━━━━━ DOCUMENT EXCERPT

The DfE is now sifting through the responses it has received to the bids to develop a service. However, the service will miss the 2018 recruitment round and could have a profound effect on the stability of the whole market for teacher recruitment and, unless mandatory, the quality of the data collected will depend upon the degree of take-up by schools.

 

The Politics of Bursaries

Why should some people wanting to become a teacher receive help with their training costs and others not? We don’t discriminate between future tank commanders and those heading for the infantry or entrants to the civil service by the department they are going to be working in. But, teaching is different. Ever since the Coalition put up student fees and withdrew the right for graduates both to have their fees paid and receive a bursary regardless of the subject that they preparing to teach, the government has had to spend cash explaining to potential teachers what they might or n=might not receive by way of cash payments. Of course, the really lucky one receive a salary and a virtual guarantee of a teaching job at the end of training f they are on either a School Direct Salaried placement or Teach First.

I took a look at the current bursaries and how the subjects recruited to the Teacher Supply Model figures last year and then added in the number of entries to GCSE or equivalent by pupils in state funded schools.

━━━━━━━━━━
━━━━━ INFORMATION GIVEN

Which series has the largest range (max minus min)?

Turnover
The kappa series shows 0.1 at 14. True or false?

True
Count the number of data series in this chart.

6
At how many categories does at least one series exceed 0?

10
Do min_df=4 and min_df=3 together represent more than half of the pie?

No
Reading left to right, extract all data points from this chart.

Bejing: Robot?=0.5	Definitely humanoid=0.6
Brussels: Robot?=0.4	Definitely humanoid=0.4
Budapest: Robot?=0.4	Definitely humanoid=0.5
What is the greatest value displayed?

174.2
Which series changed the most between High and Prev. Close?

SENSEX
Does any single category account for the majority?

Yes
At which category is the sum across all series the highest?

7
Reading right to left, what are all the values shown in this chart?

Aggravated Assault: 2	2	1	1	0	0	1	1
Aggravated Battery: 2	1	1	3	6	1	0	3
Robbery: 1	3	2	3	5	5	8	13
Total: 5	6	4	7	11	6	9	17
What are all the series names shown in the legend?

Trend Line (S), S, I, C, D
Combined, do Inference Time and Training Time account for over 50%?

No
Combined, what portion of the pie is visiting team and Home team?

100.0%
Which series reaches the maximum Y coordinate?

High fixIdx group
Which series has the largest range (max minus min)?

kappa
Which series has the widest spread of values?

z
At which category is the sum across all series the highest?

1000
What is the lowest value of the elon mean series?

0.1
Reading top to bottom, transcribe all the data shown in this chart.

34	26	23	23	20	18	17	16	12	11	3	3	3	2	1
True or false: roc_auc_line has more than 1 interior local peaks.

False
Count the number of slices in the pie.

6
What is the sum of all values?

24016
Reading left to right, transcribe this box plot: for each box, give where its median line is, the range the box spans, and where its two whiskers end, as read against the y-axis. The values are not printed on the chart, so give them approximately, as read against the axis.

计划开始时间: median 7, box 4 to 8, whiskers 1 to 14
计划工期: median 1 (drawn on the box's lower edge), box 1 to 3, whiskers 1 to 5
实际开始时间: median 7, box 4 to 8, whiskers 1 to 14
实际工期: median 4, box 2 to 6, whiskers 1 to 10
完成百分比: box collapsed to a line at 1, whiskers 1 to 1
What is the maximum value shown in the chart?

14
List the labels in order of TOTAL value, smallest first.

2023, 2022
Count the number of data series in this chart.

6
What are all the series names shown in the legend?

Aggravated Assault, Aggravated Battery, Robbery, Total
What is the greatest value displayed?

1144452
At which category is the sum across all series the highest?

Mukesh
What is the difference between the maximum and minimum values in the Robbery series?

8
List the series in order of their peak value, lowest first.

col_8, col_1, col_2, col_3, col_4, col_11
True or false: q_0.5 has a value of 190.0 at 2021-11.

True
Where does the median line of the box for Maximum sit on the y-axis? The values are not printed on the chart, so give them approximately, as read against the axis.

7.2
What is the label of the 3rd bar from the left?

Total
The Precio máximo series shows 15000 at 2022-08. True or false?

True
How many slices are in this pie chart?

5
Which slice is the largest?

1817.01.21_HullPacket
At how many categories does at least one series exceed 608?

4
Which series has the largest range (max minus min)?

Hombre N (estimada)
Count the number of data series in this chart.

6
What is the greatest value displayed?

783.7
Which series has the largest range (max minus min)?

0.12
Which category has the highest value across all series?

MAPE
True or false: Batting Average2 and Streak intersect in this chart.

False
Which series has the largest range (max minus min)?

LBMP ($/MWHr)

━━━━━━━━━━

• [ASSIGNED TASK] Write the next part of the piece on teacher recruitment and training bursaries, starting right after its final sentence.

• [EXPECTED ANSWER]
BURSARY ITT %  RECRUITED PUPILS ENTERED GCSE & EQUIVALENTS
PE 113 105,715
History SOME 102 235,396
Languages YES 93 247,375
English YES 90 513,746 Language
Biology YES 86 132,676
Chemistry YES 83 132,238
Geography YES 80 220,506
Business Studies 80 71,055
Mathematics YES 79 515,803
Music SOME 76 34,766
Art 74 143,904
Physics YES 68 131,894
Computer Studies + IT YES 66 127,025
RE SOME 63 105,715
D&T SOME 33 141,568
Any Science YES NA 509,329

Sources: ITT Census 2017; DfE get into teaching and SFR 01/2018 Table S2a

Although I don’t have a Teacher Supply model number for Latin, trainees do receive a bursary, even though only 2,279 pupils were entered for GCSE or an equivalent qualification by state funded schools in 2017.

The logic of excluding Physical Education is obvious, but excluding art and only offering reduced bursaries for Religious Education and Design and Technology seems harder to defend. Personally, I would add Business Studies to the list of bursary subjects because, as regular readers know, I think the DfE has underestimated demand for teachers of the subject. Perhaps, a rethink of the whole of that area of the curriculum and the needs of schools for teachers might be worth considering.

A Simple scheme for all graduate entrants, including to the primary sector where yesterday’s blog post revealed the decline in applications, would be both easier to administer and easier to sell to would-be teachers. The present arrangements appear both haphazard and unjust.